Direct self-assembly of hierarchically grown rhodium thin films for electrocatalytic hydrogen evolution reaction

Abstract

Thin films of metallic rhodium (Rh) are developed on two different supports, nickel foam (NF) and titanium foil (Ti), and evaluated for electrochemical hydrogen evolution reaction (HER). The electrodes are prepared by aerosol-assisted chemical vapor deposition technique using a Rh diethyldithiocarabamte precursor for three distinct time periods of 40, 80, and 120 min at 500◦ C. The film consists of phase pure metallic Rh with hierarchical flower-like morphology.
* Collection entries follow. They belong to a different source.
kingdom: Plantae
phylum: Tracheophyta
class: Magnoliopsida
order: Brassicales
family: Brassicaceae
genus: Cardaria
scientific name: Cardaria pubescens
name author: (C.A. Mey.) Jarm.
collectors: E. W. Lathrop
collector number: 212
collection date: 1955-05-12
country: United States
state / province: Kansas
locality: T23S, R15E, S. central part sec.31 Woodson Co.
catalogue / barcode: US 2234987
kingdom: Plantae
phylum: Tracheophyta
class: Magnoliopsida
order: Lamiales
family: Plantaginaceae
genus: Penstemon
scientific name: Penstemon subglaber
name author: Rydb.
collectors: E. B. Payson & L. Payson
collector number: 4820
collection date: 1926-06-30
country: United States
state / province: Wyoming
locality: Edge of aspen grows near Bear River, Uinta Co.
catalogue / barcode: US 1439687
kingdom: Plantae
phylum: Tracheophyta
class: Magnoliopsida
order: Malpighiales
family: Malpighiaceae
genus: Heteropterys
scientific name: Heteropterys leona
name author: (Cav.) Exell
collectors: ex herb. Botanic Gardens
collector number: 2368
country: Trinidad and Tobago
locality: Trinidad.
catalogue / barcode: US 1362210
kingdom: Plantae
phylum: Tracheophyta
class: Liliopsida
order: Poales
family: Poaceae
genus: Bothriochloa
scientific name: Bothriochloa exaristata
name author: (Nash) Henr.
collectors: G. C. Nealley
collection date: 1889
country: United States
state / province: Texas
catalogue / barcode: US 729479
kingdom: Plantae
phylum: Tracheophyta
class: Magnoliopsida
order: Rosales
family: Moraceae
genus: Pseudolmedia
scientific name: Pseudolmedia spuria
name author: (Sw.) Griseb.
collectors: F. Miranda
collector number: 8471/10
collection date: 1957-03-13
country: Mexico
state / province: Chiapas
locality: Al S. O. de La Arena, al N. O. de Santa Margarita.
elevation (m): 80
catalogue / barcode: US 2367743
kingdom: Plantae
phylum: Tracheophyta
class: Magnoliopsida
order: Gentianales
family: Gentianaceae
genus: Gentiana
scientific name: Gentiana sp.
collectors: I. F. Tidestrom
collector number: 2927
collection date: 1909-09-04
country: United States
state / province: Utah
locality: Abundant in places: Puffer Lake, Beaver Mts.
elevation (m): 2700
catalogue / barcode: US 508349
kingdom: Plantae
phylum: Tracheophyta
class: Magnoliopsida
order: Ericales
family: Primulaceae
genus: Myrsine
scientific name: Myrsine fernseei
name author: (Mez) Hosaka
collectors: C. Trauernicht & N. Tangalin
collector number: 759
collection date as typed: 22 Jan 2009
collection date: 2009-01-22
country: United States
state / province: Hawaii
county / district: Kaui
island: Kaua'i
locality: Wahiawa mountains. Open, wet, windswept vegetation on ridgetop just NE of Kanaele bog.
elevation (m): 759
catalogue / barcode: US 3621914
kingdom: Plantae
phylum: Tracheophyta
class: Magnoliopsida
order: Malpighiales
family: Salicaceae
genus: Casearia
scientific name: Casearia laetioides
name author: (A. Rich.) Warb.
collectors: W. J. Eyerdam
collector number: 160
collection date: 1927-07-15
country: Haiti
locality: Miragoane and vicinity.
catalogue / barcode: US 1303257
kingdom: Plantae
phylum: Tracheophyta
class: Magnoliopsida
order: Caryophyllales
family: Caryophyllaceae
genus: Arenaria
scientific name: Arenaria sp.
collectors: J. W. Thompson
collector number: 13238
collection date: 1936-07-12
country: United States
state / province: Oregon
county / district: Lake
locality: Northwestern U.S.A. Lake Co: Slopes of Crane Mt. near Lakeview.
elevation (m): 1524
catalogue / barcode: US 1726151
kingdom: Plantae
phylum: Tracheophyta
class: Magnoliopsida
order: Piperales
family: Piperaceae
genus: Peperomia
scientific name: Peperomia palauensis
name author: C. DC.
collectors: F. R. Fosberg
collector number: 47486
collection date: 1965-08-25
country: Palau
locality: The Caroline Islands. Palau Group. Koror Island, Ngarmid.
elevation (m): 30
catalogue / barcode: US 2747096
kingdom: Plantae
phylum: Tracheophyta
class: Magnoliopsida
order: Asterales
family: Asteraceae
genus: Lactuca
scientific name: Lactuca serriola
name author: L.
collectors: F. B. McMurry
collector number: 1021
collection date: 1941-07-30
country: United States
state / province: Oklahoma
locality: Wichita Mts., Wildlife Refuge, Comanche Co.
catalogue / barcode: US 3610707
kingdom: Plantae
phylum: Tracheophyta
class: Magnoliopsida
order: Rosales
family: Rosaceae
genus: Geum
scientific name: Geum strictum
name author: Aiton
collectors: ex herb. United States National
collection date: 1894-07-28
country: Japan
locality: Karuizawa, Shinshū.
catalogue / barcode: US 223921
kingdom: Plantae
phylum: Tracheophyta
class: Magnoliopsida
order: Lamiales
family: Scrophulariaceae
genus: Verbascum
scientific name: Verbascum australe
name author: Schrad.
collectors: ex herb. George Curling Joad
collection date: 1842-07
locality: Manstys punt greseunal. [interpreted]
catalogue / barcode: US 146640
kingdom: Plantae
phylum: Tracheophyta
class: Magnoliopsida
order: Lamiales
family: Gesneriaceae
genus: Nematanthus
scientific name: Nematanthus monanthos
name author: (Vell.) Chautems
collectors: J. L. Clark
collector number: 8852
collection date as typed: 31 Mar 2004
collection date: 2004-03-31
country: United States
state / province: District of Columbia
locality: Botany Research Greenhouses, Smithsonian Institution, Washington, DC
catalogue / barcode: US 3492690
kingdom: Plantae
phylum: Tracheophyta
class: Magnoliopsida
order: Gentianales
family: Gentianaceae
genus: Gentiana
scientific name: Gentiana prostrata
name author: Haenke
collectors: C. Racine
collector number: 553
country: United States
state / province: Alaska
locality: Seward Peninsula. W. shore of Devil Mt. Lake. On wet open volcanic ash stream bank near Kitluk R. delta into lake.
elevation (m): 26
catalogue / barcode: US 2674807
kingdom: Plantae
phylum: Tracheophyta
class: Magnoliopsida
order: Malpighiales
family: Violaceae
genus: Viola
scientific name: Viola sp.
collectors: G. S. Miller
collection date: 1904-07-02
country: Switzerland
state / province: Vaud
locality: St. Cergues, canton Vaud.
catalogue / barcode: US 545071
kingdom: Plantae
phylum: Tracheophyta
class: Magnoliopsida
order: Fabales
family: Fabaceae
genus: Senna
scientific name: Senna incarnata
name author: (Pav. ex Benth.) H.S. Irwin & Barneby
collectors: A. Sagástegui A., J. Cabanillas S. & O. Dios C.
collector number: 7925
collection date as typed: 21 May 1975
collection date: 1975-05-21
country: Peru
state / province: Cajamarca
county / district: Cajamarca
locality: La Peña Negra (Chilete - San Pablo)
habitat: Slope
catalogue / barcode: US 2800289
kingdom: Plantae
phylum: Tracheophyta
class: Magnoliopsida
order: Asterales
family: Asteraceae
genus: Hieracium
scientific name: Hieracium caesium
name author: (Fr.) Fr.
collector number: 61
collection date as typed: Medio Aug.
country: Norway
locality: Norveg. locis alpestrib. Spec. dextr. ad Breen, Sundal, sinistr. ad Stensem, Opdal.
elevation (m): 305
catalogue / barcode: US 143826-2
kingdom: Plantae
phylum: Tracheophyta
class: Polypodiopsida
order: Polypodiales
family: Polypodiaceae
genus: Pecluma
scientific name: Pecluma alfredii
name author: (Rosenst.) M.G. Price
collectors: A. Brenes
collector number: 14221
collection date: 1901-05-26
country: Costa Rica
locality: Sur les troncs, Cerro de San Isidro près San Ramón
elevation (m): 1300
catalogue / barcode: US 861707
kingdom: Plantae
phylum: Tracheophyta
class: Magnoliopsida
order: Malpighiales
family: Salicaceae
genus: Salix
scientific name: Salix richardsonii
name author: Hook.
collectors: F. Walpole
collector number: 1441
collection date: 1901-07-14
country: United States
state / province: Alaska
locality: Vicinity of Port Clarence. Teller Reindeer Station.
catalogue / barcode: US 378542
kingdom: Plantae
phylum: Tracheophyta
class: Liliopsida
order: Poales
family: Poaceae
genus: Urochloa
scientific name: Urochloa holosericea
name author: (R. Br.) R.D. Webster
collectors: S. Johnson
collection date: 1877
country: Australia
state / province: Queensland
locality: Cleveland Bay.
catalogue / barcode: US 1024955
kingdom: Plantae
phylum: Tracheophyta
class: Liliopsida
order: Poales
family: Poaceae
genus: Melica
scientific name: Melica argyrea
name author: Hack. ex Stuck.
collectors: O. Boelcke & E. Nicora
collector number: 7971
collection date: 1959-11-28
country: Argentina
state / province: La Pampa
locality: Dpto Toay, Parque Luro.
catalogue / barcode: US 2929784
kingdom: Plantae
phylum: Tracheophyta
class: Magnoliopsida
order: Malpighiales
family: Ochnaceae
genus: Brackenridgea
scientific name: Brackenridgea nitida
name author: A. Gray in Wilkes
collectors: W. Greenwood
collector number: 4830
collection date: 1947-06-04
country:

The structural features of such nanostructures can be modulated by adjusting the growth time. The HER catalytic performance data for the optimized films (i.e., with the deposition time of 80 min) suggest that the Rh deposited on Ti foil (Rh/Ti) catalyze the reaction substantially faster than Rh deposited on Ni foam (Rh/NF). To produce current density of 100 mA cm−2, the Rh/NF needed over potential of 263 mV, while the Rh/Ti electrode required only 175 mV. In spite of lower electrical conductivity, caused by the bare Ti foil, the Rh/Ti electrode exhibits superior HER performance. The Tafel slopes of Rh/NF and Rh/Ti electrodes are determined to be 52 and 42 mV dec−1, while the turnover frequencies are estimated to be 1.1 and 37.3 s−1 at over potential of 260 mV.